-- Start Extract to read --
And just like that, the needle skidded across our delightful evening. I know that you young'uns don't even know what this refers to. Here, let me help you out:  

Husband and I gaped at delightful cousin. 

"But...but...but you're an American from the left edge of the country!" I managed to point out. "Didn't you get your kids up at 2 a.m. in 2002 to watch World Cup games because they were in Japan? Didn't you make sure you have a second monitor on your desk set to ESPN-Go so you can stream games while you grade papers?"

He did not and does not, and while the evening was still delightful, it was a bit as if we'd discovered this cousin had a shameful secret--that he doesn't like yelling goats, or he votes a straight ticket during election years. 

Yesterday, as the USA played Ghana and I consciously did not move or change activities for 83 minutes after Clint Dempsey scored that miraculous first goal (because obviously, I was helping the team with my mojo), I recalled cousin's not-so-much-a-fan proclamation. He was in my mind when I posted a status update on my Facebook page: 

If you aren't a World Cup fan, WHAT IS WRONG WITH YOU?
-- End Extract to read --
> **Work to do**
1. Which countries are named in the World Cup post?
2. Can you transcribe the World Cup post word for word, starting at "He did not and" and ending at "WRONG WITH YOU?"?
3. Answer these questions about the World Cup post:
(a) At what hour were the kids supposedly gotten up in 2002 to watch games?
(b) Who scored the first goal in the USA's game against Ghana?
(c) Where did the writer post the status update?
-- Start Material --
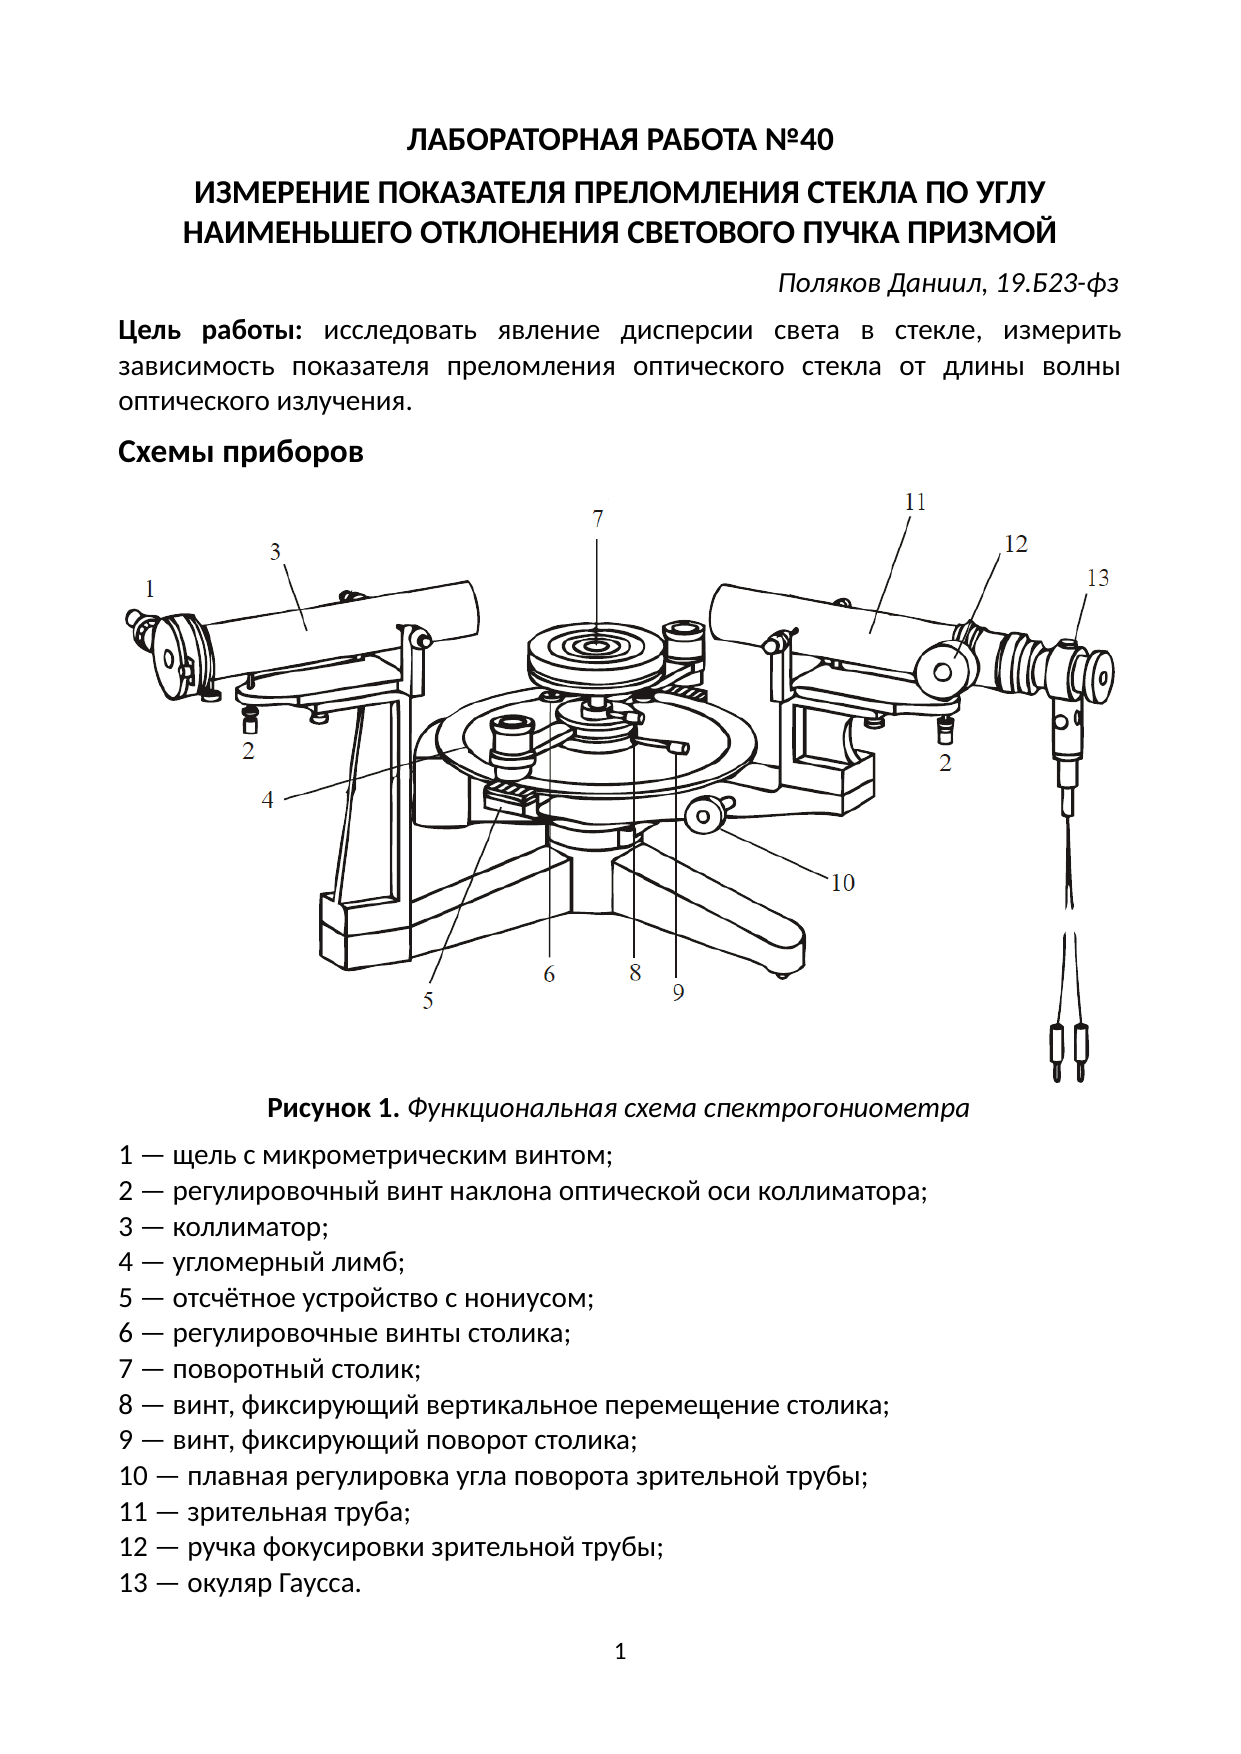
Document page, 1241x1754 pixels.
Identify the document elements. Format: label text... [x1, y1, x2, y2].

text 1 — щель с микрометрическим винтом; 2 — регулировочный винт наклона оптической оси коллиматора; 3 — коллиматор; 4 — угломерный лимб; 5 — отсчётное устройство с нониусом; 6 — регулировочные винты столика; 7 — поворотный столик; 8 — винт, фиксирующий вертикальное перемещение столика; 9 — винт, фиксирующий поворот столика; 10 — плавная регулировка угла поворота зрительной трубы; 11 — зрительная труба; 12 — ручка фокусировки зрительной трубы; 13 — окуляр Гаусса. [118, 1136, 1122, 1599]
text Цель работы: исследовать явление дисперсии света в стекле, измерить зависимость показателя преломления оптического стекла от длины волны оптического излучения. [118, 311, 1122, 418]
text Рисунок 1. Функциональная схема спектрогониометра [118, 1089, 1122, 1124]
picture [118, 470, 1123, 1089]
subtitle Схемы приборов [118, 430, 1122, 470]
title Измерение показателя преломления стекла по углу наименьшего отклонения светового пучка призмой [118, 171, 1122, 252]
title Лабораторная работа №40 [118, 118, 1122, 159]
text Поляков Даниил, 19.Б23-фз [118, 264, 1122, 299]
-- End Material --
> **Answers to each task**
1. Japan, the USA, Ghana

2.
He did not and does not, and while the evening was still delightful, it was a bit as if we'd discovered this cousin had a shameful secret--that he doesn't like yelling goats, or he votes a straight ticket during election years. 

Yesterday, as the USA played Ghana and I consciously did not move or change activities for 83 minutes after Clint Dempsey scored that miraculous first goal (because obviously, I was helping the team with my mojo), I recalled cousin's not-so-much-a-fan proclamation. He was in my mind when I posted a status update on my Facebook page: 

If you aren't a World Cup fan, WHAT IS WRONG WITH YOU?

3.
(a) 2 a.m.
(b) Clint Dempsey
(c) On the writer's Facebook page